Process optimization for directed energy deposition of SS316L components

Abstract

Directed energy deposition (DED), also known as laser cladding, is a metal additive manufacturing process in which a high-power laser combined with a coaxial powder delivery system is used to additively manufacture a three-dimensional metal component layer-by-layer. Due to its convenience and superior quality, DED has gained popularity in recent years. However, despite many advantages, it has low deposition efficiency and produces parts with poor surface evenness, high porosity, and poor mechanical properties. This study performs one-factor-at-a-time experiments to valuate five DED processing parameters, namely the laser and powder focus point positions, laser head raising height (Z-offset), laser power, powder feed rate, and laser scanning speed.

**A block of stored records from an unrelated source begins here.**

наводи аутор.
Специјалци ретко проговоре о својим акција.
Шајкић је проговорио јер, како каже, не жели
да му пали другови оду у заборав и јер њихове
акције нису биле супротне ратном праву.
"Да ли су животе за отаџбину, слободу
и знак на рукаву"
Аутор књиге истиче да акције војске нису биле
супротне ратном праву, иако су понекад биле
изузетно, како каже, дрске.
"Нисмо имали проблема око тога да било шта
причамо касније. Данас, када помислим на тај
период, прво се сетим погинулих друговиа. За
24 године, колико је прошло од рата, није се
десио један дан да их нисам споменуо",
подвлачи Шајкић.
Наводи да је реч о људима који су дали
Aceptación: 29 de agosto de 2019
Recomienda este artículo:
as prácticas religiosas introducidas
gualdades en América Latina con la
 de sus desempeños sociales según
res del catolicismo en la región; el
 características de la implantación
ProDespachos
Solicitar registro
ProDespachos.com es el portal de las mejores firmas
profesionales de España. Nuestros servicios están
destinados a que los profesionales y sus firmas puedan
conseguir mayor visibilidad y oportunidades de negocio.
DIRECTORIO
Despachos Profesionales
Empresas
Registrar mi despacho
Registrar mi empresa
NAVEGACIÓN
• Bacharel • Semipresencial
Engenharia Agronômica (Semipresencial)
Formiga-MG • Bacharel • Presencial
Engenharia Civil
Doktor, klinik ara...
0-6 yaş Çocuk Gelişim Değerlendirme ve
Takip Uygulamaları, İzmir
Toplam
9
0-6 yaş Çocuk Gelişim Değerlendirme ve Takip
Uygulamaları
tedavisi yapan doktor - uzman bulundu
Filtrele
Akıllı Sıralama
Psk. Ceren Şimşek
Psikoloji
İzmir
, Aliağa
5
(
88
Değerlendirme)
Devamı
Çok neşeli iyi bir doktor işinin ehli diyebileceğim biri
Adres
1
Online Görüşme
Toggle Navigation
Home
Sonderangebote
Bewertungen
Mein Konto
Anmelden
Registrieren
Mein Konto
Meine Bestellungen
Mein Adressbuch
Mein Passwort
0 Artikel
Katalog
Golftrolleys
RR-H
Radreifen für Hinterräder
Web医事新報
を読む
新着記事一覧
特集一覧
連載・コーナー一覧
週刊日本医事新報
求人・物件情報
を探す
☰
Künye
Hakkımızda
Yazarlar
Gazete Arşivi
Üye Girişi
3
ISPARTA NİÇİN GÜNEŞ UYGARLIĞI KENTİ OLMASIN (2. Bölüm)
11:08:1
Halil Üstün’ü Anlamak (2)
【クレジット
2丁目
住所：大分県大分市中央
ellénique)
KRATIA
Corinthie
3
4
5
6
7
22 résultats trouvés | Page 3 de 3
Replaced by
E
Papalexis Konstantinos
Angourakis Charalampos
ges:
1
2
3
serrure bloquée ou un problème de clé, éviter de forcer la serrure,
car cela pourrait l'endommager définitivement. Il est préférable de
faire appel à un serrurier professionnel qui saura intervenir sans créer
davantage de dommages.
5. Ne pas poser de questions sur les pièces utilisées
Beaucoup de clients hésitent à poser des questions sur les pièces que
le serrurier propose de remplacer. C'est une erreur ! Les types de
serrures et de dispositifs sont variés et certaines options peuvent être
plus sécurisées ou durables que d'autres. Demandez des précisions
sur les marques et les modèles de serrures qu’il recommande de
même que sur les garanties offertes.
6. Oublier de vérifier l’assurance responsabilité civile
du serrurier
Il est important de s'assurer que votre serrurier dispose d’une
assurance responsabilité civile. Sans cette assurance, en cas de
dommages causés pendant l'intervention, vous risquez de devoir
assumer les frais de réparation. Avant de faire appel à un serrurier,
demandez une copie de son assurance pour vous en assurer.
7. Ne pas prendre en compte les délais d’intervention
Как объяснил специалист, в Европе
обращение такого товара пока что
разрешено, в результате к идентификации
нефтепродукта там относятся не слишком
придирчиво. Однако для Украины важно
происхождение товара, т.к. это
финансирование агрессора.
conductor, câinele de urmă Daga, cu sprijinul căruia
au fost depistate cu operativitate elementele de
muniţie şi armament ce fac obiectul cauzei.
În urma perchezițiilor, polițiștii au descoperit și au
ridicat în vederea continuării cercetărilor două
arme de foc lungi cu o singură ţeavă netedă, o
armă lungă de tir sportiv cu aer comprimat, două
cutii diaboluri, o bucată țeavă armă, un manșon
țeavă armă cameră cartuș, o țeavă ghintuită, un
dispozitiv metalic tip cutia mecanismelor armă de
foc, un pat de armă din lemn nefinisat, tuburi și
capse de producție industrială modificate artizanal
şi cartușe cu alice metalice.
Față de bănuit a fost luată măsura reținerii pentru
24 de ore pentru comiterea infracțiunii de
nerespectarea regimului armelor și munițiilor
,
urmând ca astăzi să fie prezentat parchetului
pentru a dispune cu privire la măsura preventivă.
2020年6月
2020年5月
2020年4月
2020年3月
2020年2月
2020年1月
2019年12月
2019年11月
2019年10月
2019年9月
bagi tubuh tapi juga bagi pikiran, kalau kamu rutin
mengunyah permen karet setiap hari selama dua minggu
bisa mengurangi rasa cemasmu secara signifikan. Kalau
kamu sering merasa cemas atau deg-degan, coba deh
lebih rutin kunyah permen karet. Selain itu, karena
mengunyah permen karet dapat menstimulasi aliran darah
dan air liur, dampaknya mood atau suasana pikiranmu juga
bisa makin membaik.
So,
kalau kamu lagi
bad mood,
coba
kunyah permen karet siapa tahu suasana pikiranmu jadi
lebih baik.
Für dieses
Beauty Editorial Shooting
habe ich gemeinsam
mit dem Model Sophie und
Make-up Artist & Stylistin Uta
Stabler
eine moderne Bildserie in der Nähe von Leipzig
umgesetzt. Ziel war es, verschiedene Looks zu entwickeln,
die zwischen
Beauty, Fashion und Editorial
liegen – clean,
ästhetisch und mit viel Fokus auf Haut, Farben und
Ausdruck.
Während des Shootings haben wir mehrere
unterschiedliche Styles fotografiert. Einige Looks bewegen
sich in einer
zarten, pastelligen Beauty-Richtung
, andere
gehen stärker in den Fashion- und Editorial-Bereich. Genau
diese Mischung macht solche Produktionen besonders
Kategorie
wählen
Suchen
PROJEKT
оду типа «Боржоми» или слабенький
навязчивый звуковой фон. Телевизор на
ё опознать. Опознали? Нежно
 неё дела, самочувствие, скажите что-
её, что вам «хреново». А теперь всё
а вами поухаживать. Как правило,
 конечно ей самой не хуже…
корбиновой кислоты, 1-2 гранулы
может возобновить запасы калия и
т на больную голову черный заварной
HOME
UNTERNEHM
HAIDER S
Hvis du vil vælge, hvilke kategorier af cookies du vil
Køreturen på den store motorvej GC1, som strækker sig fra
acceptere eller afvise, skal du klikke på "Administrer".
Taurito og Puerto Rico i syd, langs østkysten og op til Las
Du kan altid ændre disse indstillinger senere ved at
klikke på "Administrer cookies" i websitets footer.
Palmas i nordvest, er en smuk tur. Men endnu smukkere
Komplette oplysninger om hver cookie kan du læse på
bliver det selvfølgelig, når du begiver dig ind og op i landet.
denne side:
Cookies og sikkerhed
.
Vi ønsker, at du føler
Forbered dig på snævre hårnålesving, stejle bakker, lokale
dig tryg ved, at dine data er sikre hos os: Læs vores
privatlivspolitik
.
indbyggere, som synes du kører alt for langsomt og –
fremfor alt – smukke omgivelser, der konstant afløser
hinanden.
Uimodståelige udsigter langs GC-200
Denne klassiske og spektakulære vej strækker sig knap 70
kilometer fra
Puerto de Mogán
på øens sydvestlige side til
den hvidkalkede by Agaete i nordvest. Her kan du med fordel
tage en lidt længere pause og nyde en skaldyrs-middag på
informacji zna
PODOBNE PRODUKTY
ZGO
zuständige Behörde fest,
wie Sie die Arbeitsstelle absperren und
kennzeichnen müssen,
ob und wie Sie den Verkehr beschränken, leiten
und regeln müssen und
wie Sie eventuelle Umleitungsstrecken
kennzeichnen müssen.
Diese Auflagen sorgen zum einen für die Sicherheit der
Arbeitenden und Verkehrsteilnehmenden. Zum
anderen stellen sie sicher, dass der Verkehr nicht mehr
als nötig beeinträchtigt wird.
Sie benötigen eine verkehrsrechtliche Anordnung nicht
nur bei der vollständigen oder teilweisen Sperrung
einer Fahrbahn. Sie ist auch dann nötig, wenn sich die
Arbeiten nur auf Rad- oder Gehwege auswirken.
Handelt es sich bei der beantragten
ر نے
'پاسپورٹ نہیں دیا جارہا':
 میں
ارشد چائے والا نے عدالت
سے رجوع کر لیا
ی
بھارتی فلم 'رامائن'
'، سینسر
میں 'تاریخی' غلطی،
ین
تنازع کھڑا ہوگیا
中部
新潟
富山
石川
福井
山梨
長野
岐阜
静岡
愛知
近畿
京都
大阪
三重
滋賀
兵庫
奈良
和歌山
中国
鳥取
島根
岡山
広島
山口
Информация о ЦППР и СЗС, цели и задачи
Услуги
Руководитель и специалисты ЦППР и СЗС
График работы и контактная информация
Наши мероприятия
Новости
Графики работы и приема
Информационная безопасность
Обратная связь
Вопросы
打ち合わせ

The laser and powder focus point positions and the Z-offset are first adjusted to maximize the surface evenness and deposition efficiency. Several experiments are then performed to investigate the effects of laser power, powder feed rate, and laser cladding speed on the porosity and dilution of DED-built parts. Finally, a mathematical model is proposed to predict the quality (i.e., dilution) of DED-built parts as a function of DED processing parameters. Based on the results, the optimal focus point positions and Z-offset are found. The variations of porosity and dilution with three processing parameters are shown. The proposed model can be used to set up DED processing parameters to produce higher quality parts on the first attempt.